Татьяна прищурилась. Злость в ней поднялась быстро, но не перекрыла тревогу, а только придала ей острый, знакомый вкус.
— Вы просто так и не научились меня хвалить.
— Я уже один раз похвалил Вас, распорядившись поставить за ним слежку. Не заставляйте меня делать это дважды.
— Боже упаси.
Он чуть наклонился к ней, и в лице его на миг мелькнуло именно то, из-за чего их разговоры почти всегда оказывались опаснее всякой открытой ссоры: не просто раздражение, а сухое, тяжёлое внимание мужчины, который слишком давно знает, как именно эта женщина действует ему на нервы и почему он всё равно продолжает с ней стоять так близко.
— Вы туда пойдёте, — сказал он не вопросом, а констатацией.
— Разумеется. А Вы, разумеется, попытаетесь мне это запретить.
— Нет, — ответил он, и это «нет» ударило её неожиданно. — Не запретить. Организовать так, чтобы Вы не превратили вечер в очередную личную драму с последствиями для следствия.
Она уже открыла рот для нового выпада, но остановилась. Дашкевич отошёл на полшага, как будто сам решил, что ещё секунда в этой близости — и разговор уйдёт не туда, куда должен. Взял со стола лист, быстро что-то отметил карандашом и продолжил уже тем деловым тоном, который в нём всегда звучал ещё более раздражающе:
— Вы будете там. Напоминаю, что за Вами также всё ещё установлена слежка. Если почуете опасность — не лезете одна, а просите помощи. Никакой импровизации.
— Какая скука.
— Моё решение не подлежит обжалованию. Считайте это приказом начальства.
Татьяна опустила глаза на лист в его руке, потом снова подняла их на него. Под раздражением, под их обычной словесной грызнёй, под всем этим привычным сухим ядом уже жило другое: она и правда боялась за Полечку. Боялась неприятно, нелепо.

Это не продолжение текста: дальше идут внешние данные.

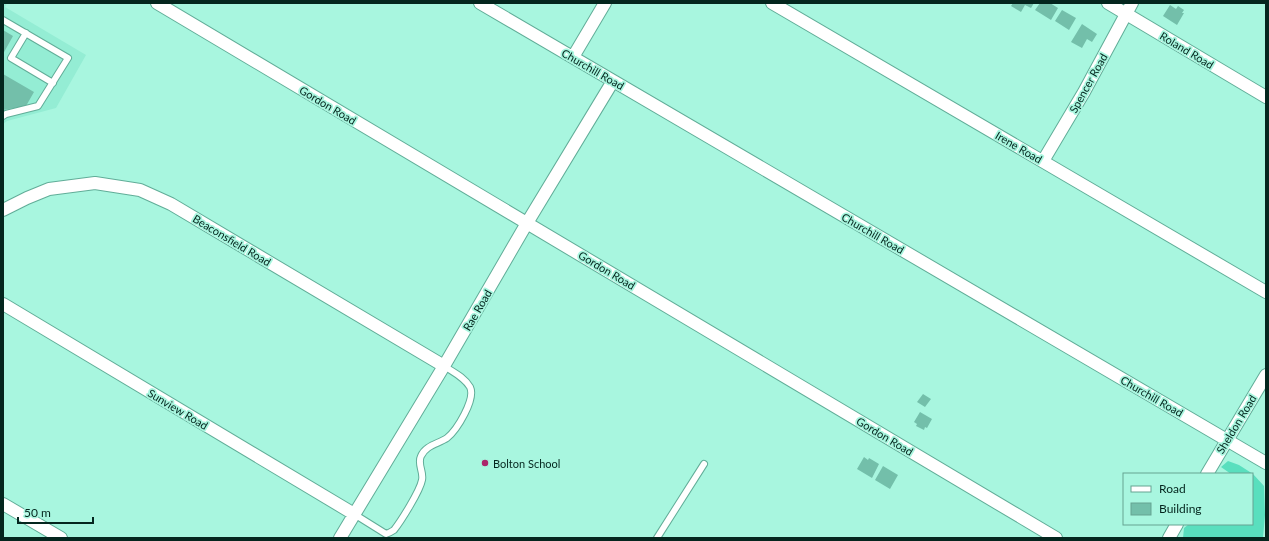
<svg xmlns="http://www.w3.org/2000/svg" width="1269" height="541" font-family="Lato,sans-serif">
  <rect width="100%" height="100%" fill="#a8f6df"/>
  <path fill="#94edd4" d="M3 3H7L5 7 86 55 56 108 7 121 3 124Z"/>
  <path fill="#59dfbe" d="M1228 461 1239 465 1253 474 1264 486 1265 515 1263 538H1183L1184 528 1189 524H1252V474H1231L1221 467Z"/>
  <path fill="#73bfaa" d="M1013 3H1034L1031 8 1025 5 1021 12 1011 6Z
    M1040 3H1050L1058 8 1051 20 1035 10Z
    M1170 5 1176 9 1178 6 1184 10 1182 13H1184L1177 25 1163 16Z
    M1062 10 1076 18 1069 30 1055 21Z
    M1082 24 1097 34 1092 42 1087 39 1082 48 1071 42Z
    M3 30 13 36 3 54Z
    M3 74 34 92 26 106 3 110Z
    M923 394 931 399 925 407 917 402Z
    M920 412 932 419 927 428 925 427 924 430 916 426 917 424 914 422Z
    M864 457 868 460 869 458 879 464 872 478 857 469Z
    M883 466 898 475 890 489 875 480Z"/>
  <g fill="none" stroke-linecap="round" stroke-linejoin="round">
    <defs>
      <path id="service" d="M3 20 68 58 38 106 6 114 3 116
        M26 33 11 58 53 83
        M354 514 386 534C389 533 391 532 394 530 401 521 420 491 422 480 424 472 417 464 421 456 426 445 438 444 447 438 457 430 476 399 470 387 464 377 453 372 444 366
        M657 538 704 464"/>
      <path id="minor" d="M157 3 1056 538
        M480 3 1266 463
        M772 3 1266 292
        M1108 3 1266 97
        M573 57 605 3
        M1043 161 1084 92 1132 3
        M3 210 27 198 49 189 95 183 140 190 171 204 444 366
        M3 304 354 514
        M1207 474 1266 375
        M3 504 61 538
        M340 538 444 366 527 223 613 81
        M1169 538 1177 524"/>
    </defs>
    <use href="#service" stroke="#61ad98" stroke-width="8"/>
    <use href="#minor" stroke="#61ad98" stroke-width="14"/>
    <use href="#service" stroke="#fff" stroke-width="6"/>
    <use href="#minor" stroke="#fff" stroke-width="12"/>
  </g>
  <circle fill="#ab256b" stroke="#a8f6df" stroke-width="1.5" cx="485" cy="463" r="4"/>
  <g text-anchor="middle" dominant-baseline="central" stroke-width="3.5" stroke-linejoin="round" paint-order="stroke">
    <g font-size="11" fill="#04261e" stroke="#a8f6df">
      <text transform="translate(1187 50) rotate(31)">Roland Road</text>
      <text transform="translate(593 69) rotate(30)">Churchill Road</text>
      <text transform="translate(1088 83) rotate(-61)">Spencer Road</text>
      <text transform="translate(328 105) rotate(31)">Gordon Road</text>
      <text transform="translate(1019 147) rotate(30)">Irene Road</text>
      <text transform="translate(873 233) rotate(30)">Churchill Road</text>
      <text transform="translate(232 240) rotate(31)">Beaconsfield Road</text>
      <text transform="translate(607 270) rotate(31)">Gordon Road</text>
      <text transform="translate(477 310) rotate(-60)">Rae Road</text>
      <text transform="translate(1152 396) rotate(30)">Churchill Road</text>
      <text transform="translate(178 409) rotate(31)">Sunview Road</text>
      <text transform="translate(1236 424) rotate(-59)">Sheldon Road</text>
      <text transform="translate(885 436) rotate(31)">Gordon Road</text>
    </g>
    <g font-size="11" fill="#04261e" stroke="#a8f6df" text-anchor="start">
      <text x="493" y="463">Bolton School</text>
    </g>
  </g>
  <rect width="1269" height="541" fill="none" stroke="#04261e" stroke-width="8"/>
  <rect x="1123" y="473" width="130" height="52" fill="#a8f6df" stroke="#66a392"/>
  <rect x="1131" y="486" width="20" height="6" fill="#ffffff" stroke="#66a392"/>
  <text x="1159" y="493" font-size="12" fill="#04261e">Road</text>
  <rect x="1131" y="503" width="20" height="12" fill="#73bfaa" stroke="#66a392"/>
  <text x="1159" y="513" font-size="12" fill="#04261e">Building</text>
  <path d="M18 517v6h75v-6" fill="none" stroke="#04261e" stroke-width="2"/>
  <text x="24" y="517" font-size="12" fill="#04261e" stroke="#a8f6df" stroke-width="3" paint-order="stroke">50 m</text>
</svg>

Но Дашкевич, к несчастью, слишком хорошо умел читать в ней то, чего она не говорила. Он увидел. Не всё, но достаточно.
— Вы к ней привязались, — сказал он вдруг.

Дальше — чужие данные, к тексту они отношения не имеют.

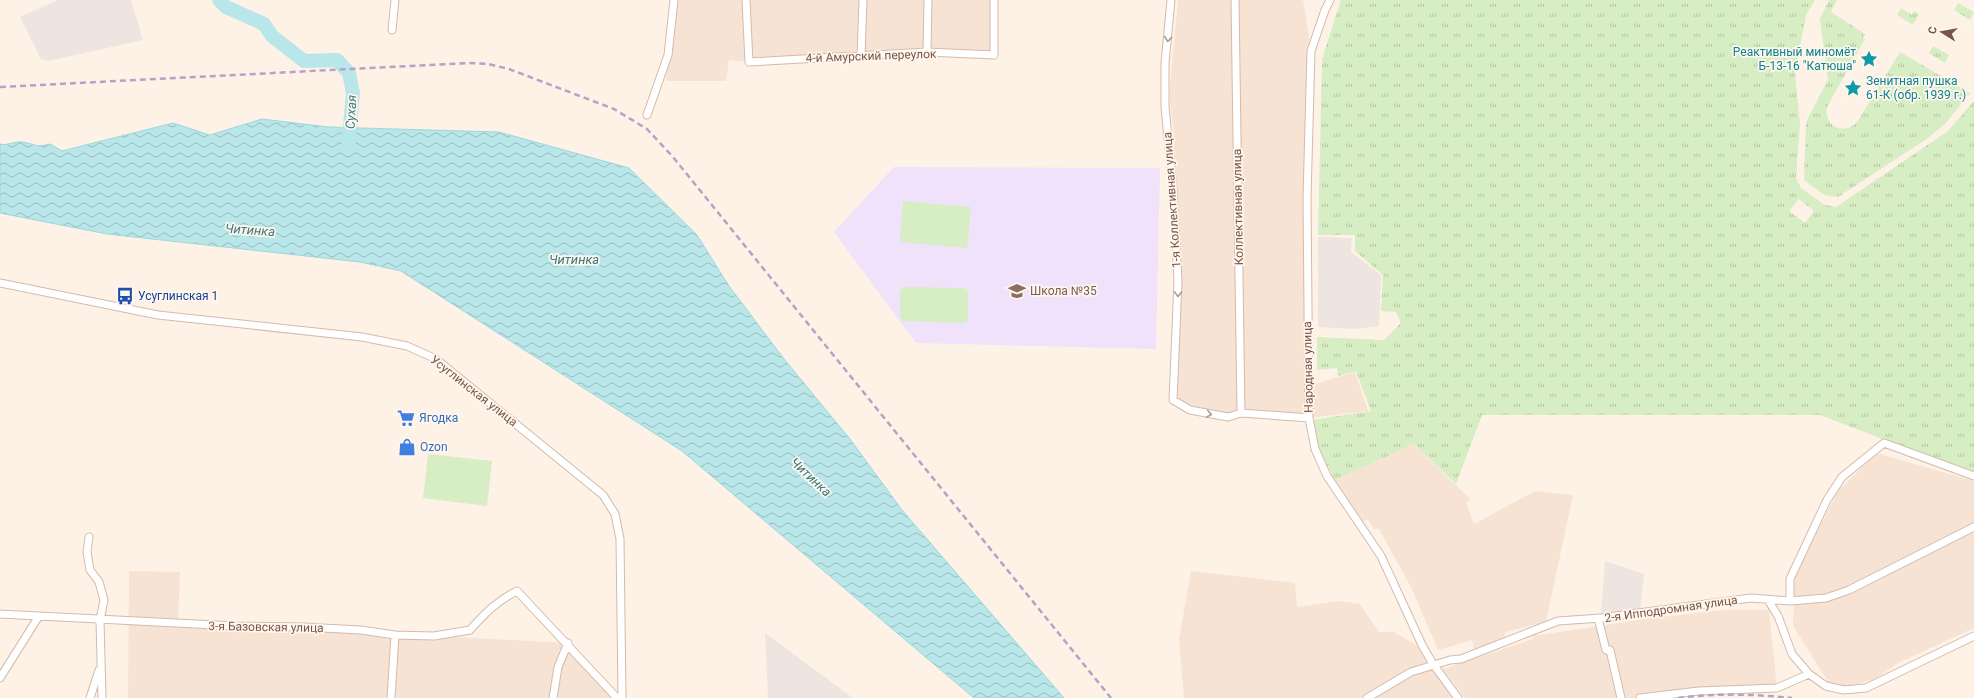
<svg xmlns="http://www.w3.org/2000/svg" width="1974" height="698" font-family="Roboto,sans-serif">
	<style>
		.residential { fill: #f6e3d3 }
		.industrial { fill: #eee5e0 }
		.education { fill: #efe2fa }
		.grass { fill: url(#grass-tufts); fill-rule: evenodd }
		.park { fill: #d7edc3 }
		.water { fill: url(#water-waves); stroke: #9ed7dc }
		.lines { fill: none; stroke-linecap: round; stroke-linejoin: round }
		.river { stroke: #b8e6e9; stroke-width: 14 }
		.minor-casing { stroke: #d3bbad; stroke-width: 9 }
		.minor { stroke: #fff; stroke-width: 7 }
		.rail { stroke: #b4a3c9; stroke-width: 2.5; stroke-dasharray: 6 4; stroke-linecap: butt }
		.oneway { stroke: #af9a91 }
		.labels { text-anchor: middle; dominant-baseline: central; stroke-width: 3.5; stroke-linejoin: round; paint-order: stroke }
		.culture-label { font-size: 12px; fill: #0d838f; stroke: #fff7ed; text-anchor: end }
		.street-label { font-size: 12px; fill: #795648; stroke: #fff7ed }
		.education-label { font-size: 12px; fill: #785e54; stroke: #fff7ed; text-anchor: start }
		.transit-label { font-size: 12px; fill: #164399; stroke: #fff7ed; text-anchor: start }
		.shop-label { font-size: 12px; fill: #366cbe; stroke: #fff7ed; text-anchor: start }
		.water-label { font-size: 13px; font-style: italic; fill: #3a797f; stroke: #fff7ed }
	</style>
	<defs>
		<pattern id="grass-tufts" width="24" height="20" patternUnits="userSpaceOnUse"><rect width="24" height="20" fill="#d7edc3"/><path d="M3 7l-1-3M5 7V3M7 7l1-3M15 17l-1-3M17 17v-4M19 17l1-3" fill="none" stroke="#b3c3a0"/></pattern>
		<pattern id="water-waves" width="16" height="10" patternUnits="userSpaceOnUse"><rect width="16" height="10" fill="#b8e6e9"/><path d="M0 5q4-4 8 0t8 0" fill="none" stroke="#9abdbf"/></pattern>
	</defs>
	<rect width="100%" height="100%" fill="#fef2e6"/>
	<!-- residential -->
	<path class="residential" d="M674,0H998L994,55L927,52L749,62L729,60L726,81H666Z
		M1178,0H1303L1309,36L1308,386L1355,372L1368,411L1309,418L1241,413L1228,417L1190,410L1174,400L1179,281L1174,190V135L1169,95Z
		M1414,444L1471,500L1466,503L1474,524L1535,491L1573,495L1546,622L1505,632V638L1474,649L1472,640L1438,650L1411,587L1379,529H1374L1368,520L1363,521L1335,480Z
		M1880,454L1974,481V628L1898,663L1875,679L1834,691L1793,626L1795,575L1838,491L1873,457Z
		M129,571L180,572L178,622L567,643L610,690L612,698H128Z
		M1191,571L1295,583L1297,607L1339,601L1360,604L1379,632H1394L1421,648L1459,698H1184L1179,640Z
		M1725,610H1769L1777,688L1640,698H1465L1443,669L1533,639V636L1652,618Z"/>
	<!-- industrial -->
	<path class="industrial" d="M58,0H131L143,40L48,61L41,59L20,17Z
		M1318,237L1352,238L1351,252L1381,275L1379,326L1354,329L1318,327Z
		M1605,561L1644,574L1640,610L1601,615Z
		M765,633L853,698H768Z"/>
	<!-- education -->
	<path class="education" d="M894,167L1160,168L1156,349L916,343L834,232Z"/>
	<!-- grass -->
	<path class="grass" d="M1341,0H1815L1806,15L1795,72L1800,124L1796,178L1801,188L1825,205L1836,207L1948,131L1974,101V474L1820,415H1482L1456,484L1414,444L1335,480L1317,446L1312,420L1371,411L1356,371L1338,376L1337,368L1317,370V337L1384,340L1401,323L1396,312L1381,311L1383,275L1355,251V235H1318L1322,59ZM1799,199L1814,211L1805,223L1789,211Z
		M1829,0H1837L1831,12L1865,34L1863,38L1865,39L1827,107C1823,126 1844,136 1857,122L1900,52L1970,93L1945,124L1928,138L1838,197L1824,195L1804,180L1806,122L1828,80L1820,19Z
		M1958,3L1974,12L1970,20L1954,10Z
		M1901,8L1912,15L1914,11L1919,14L1913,25L1897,15Z
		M1933,46L1949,55L1945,63L1929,53Z"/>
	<!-- park -->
	<path class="park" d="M903,201L971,207L967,248L900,242Z
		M905,287L964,288L968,291V320L965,323L903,321L900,316V291Z
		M428,454L492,461L487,506L423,498Z"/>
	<!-- water -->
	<path class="water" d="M262,119L328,127L499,132L629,168L697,235L729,286L784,359L850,439L902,510L1064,698H974L682,451L401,271L360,262L107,234L0,213V144C8,146 14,141 22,142C36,144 35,148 50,144L62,151L173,123L210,135Z"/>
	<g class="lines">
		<!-- river -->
		<path class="river" d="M219,0L226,7L264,24L272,36L304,61L337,60L349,73L353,93L348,147"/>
		<!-- minor casing -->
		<g class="minor-casing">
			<path id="minor" d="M746,0L749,62L927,52L994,55V0
				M1171,0L1165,63V107L1173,190L1178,281L1173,400L1190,410L1228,417L1241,413L1309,418
				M1235,0L1241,413
				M1330,0L1325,10L1311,51L1307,198L1309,418L1315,449L1327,476L1381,556L1422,645L1433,664L1458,698
				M392,30L395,0
				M927,52L928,0
				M861,56L863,0
				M647,115L668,55L674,0
				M0,283L158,315L362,337L407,346L436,359L603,495L615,514L620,539L622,698
				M89,537L87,552L90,570L99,582L104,600L100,620L102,698
				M1768,600L1778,616L1792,654L1809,674
				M1790,601V579L1827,500L1842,477L1884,443L1974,476
				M0,614L235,626L302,627L361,630L395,635L434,636L470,630C485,613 497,601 517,591L617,698
				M1598,618L1606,650H1610L1621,698
				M0,678L39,616
				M90,698L99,670
				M391,698L395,635
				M553,698L558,667L568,643
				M1367,698L1411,672L1450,660L1461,659L1558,621L1601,618L1751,598L1790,601L1826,598L1849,590L1974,527
				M1640,698L1699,691L1777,688L1809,674L1826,686L1844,690L1866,688L1974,636"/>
		</g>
		<!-- minor -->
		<use href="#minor" class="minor"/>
		<!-- rail -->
		<path class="rail" d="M0,87L468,63L488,64L509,69L614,109L647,129L673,157L1111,698
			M1678,698C1716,693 1754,694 1792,698"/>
	</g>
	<!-- one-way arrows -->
	<defs><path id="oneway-chevron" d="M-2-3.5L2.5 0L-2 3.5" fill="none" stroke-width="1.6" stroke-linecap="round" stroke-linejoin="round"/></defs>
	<g class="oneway">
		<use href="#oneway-chevron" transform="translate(1168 39) rotate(96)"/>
		<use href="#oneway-chevron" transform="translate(1178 294) rotate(92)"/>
		<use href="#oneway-chevron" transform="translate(1209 414) rotate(10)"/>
	</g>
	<!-- icons -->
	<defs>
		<g id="sight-bare" transform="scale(1.38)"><path d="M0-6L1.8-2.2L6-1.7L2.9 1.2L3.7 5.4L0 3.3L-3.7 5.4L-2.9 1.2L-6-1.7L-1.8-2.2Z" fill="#0f9aa8" stroke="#fff7ed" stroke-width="2.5" paint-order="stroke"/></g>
		<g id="school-bare" transform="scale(1.38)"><path d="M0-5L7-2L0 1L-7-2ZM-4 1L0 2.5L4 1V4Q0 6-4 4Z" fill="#8d6e63" stroke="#fff7ed" stroke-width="2.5" paint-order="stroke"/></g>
		<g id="bus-bare" transform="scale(1.38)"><path d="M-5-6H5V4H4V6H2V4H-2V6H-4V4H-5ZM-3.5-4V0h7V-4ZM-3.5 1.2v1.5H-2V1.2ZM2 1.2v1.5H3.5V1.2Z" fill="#1a4fb4" stroke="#fff7ed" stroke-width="2.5" paint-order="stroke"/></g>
		<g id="supermarket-bare" transform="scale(1.38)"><path d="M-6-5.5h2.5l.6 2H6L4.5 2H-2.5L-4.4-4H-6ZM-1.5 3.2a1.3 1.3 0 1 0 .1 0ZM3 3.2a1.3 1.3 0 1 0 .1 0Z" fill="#3f7fe0" stroke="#fff7ed" stroke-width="2.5" paint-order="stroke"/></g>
		<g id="shop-bare" transform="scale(1.38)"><path d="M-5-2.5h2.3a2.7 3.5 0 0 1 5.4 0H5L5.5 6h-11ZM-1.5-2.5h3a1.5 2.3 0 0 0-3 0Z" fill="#3f7fe0" stroke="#fff7ed" stroke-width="2.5" paint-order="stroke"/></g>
	</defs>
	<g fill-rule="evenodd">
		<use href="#sight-bare" x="1869" y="59"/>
		<use href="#sight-bare" x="1853" y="88"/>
		<use href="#school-bare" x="1017" y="291"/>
		<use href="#bus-bare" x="125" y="296"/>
		<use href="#supermarket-bare" x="406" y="418"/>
		<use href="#shop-bare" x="407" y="447"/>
	</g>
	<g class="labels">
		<!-- culture labels -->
		<g class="culture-label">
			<text x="1856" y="52">Реактивный миномёт<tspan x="1856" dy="14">Б-13-16 "Катюша"</tspan></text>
			<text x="1866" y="81" text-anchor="start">Зенитная пушка<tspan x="1866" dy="14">61-К (обр. 1939 г.)</tspan></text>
		</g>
		<!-- street labels -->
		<g class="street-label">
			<text transform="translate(871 56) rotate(-2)">4-й Амурский переулок</text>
			<text transform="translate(1172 200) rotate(-94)">1-я Коллективная улица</text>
			<text transform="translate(1238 207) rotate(-91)">Коллективная улица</text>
			<text transform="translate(1308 367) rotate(-91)">Народная улица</text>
			<text transform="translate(474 391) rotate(38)">Усуглинская улица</text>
			<text transform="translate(1671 609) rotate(-8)">2-я Ипподромная улица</text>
			<text transform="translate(266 627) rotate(1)">3-я Базовская улица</text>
		</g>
		<!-- education labels -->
		<g class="education-label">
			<text x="1030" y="291">Школа №35</text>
		</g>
		<!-- transit labels -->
		<g class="transit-label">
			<text x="138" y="296">Усуглинская 1</text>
		</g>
		<!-- shop labels -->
		<g class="shop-label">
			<text x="419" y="418">Ягодка</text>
			<text x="420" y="447">Ozon</text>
		</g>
		<!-- water labels -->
		<g class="water-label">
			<text transform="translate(351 112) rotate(-87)">Сухая</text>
			<text transform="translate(250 230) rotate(4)">Читинка</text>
			<text x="574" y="259">Читинка</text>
			<text transform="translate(811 477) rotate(43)">Читинка</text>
		</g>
	</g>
	<!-- north arrow -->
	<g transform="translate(1942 32) rotate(281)" stroke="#fff7ed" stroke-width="3" paint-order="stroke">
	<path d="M0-3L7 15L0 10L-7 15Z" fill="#795648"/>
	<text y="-6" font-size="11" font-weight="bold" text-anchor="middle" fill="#795648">С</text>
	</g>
</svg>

Это прозвучало почти укоризненно, будто сам факт привязанности был в ней ещё одной профессиональной ошибкой.
— Не Ваше дело.
— Всё, что заставляет Вас терять холодную голову, — моё дело.
Она усмехнулась, но в этом звуке не было лёгкости.
— Тогда, должно быть, Вы очень занятый человек.
Он посмотрел на неё так, что на секунду ей показалось: сейчас ответ будет не про службу. Но он только вздохнул, коротко, сдержанно и вернул разговор туда, где ему было безопаснее.
— Завтра Вы идёте на премьеру. На завтра я поставлю дополнительный надзор за Вами. Скрыто. Без Ваших фокусов. И, Татьяна Алексеевна… — он сделал крошечную паузу, дождался, пока она снова посмотрит ему в лицо, — если она действительно у него в поле зрения, Вам тем более нельзя ошибиться.
На этот раз она не стала шутить. Только кивнула, слишком быстро для своей обычной язвительной неторопливости, и этим выдала больше тревоги, чем любая исповедь.
— Я знаю.
Татьяна поднялась. Движение вышло резче, чем следовало.
— Если я успею, — проговорила она, уже направляясь к двери, — постарайтесь не делать потом вид, будто всё это было исключительно плодом Вашей предусмотрительности.
— Если Вы успеете, — отозвался он, — я, возможно, даже позволю себе признать, что Ваши дурные предчувствия иногда полезны.